The Pentagon has pulled the plug on a controversial push to turn much of the military’s grocery system over to private companies, saying the move would jeopardize the price breaks and day-to-day support that service members and their families count on. The decision ends a months-long effort to court industry proposals for 178 stateside and Puerto Rico commissaries, and it means Joint Base San Antonio’s stores at Randolph, Lackland and Fort Sam Houston will stay under military control.
Pentagon halts privatization outreach
Defense officials formally notified Congress that they had “decided not to pursue privatization” after concluding the shift would create unacceptable risks for troops and their families, according to San Antonio Express-News. The notice followed a September request for information that asked private operators to pitch plans to take over or close “all or a portion” of 178 commissaries in the U.S. and Puerto Rico, including 13 in Texas and three in San Antonio.
Industry balked at matching the discount
Interest from big retail chains turned out to be lukewarm at best. Undersecretary Anthony Tata told industry representatives there was “nobody interested in taking a 24% haircut right out of the gate,” Military Times reported, highlighting how tough it would be to preserve the roughly 23.7 to 24 percent savings commissary shoppers expect while letting a for-profit company run the show.
Memo warns savings and remote operations would suffer
In a letter to lawmakers signed by Deputy Undersecretary Sean O'Keefe, the Pentagon concluded that “the potential cost savings of privatization are unlikely to be realized without severely degrading the benefits these programs provide,” and warned that private firms would struggle to operate profitably in remote, overseas and shipboard locations, San Antonio Express-News reported. That internal assessment undercut arguments that privatization would reliably save taxpayers money while keeping the full benefit for families intact.

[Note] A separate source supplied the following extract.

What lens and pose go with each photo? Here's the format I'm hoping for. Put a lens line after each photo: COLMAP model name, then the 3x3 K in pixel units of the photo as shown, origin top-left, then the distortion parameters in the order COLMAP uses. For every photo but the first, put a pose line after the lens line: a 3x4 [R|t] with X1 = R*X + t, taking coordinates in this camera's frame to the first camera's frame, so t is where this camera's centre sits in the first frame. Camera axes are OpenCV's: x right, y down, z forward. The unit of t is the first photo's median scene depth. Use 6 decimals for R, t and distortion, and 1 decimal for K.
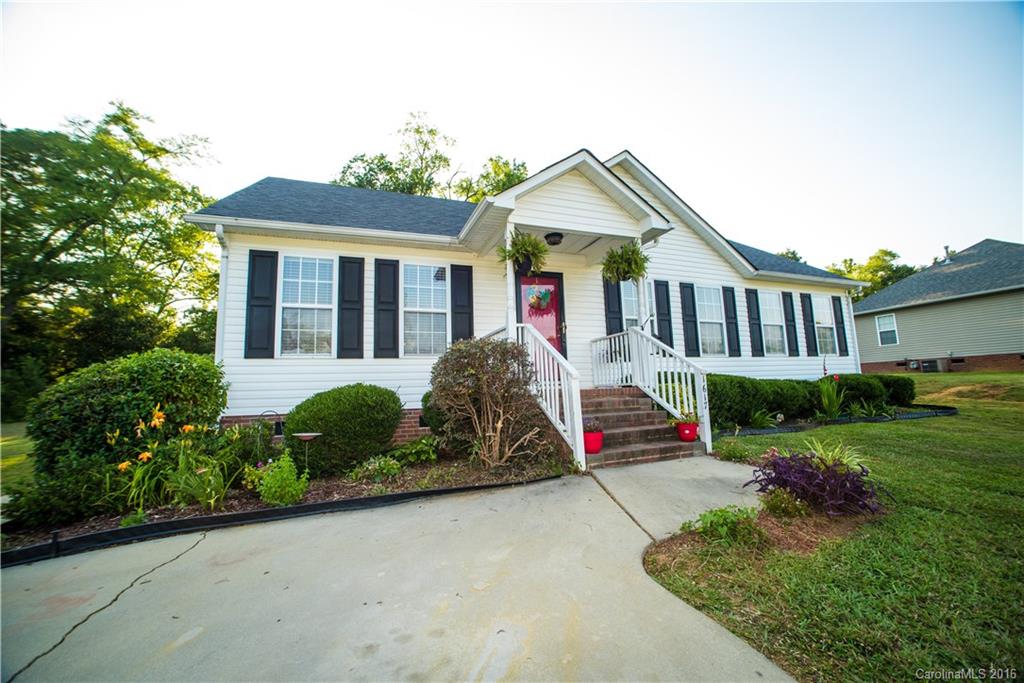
lens RADIAL K [[406.7, 0, 522.8], [0, 406.7, 338.5], [0, 0, 1]] dist [-0.041958, 0.015159]
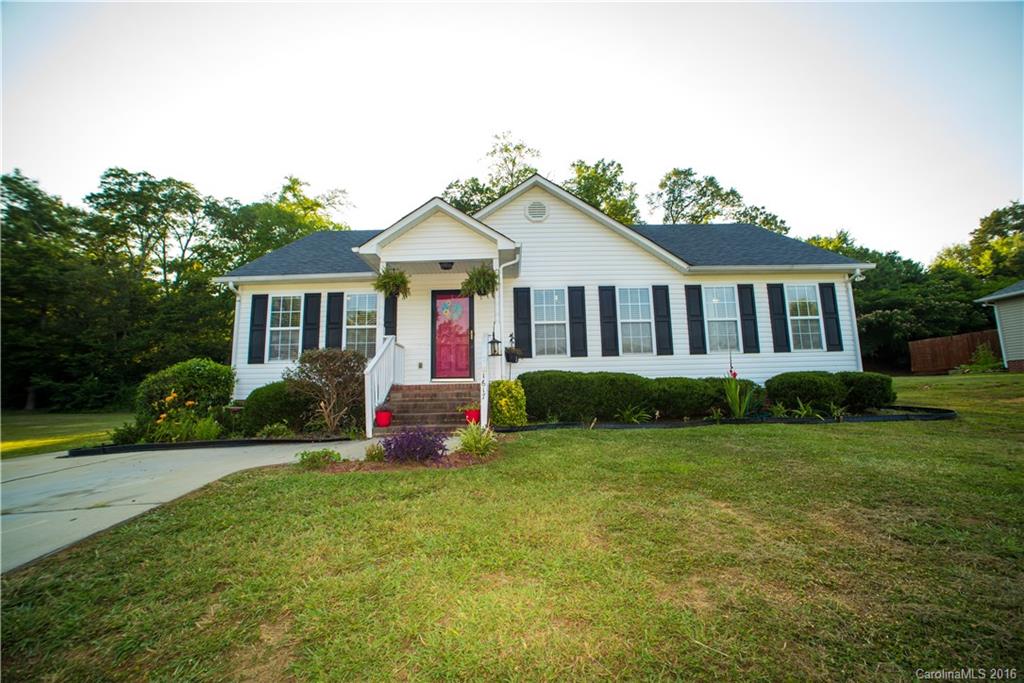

Scale, savings and the local impact
The Defense Commissary Agency runs roughly 235 stores in 13 countries and describes the benefit as serving millions of authorized households, according to DeCA. Congressional analysis notes the system reaches about 8.3 million authorized households and is closely tied to military pay and benefits, a context officials pointed to in deciding against privatization, according to the Congressional Research Service.
What comes next
With privatization shelved, Pentagon leaders say the focus now shifts to modernizing the commissary network, including technology pilots and delivery services that are already rolling out at some bases, while Congress keeps an eye on the statutory savings requirement, observers told Military Times. For San Antonio shoppers, the call preserves their local commissary benefit as the agency experiments with efficiency upgrades that, officials insist, cannot come at the expense of the discount families rely on.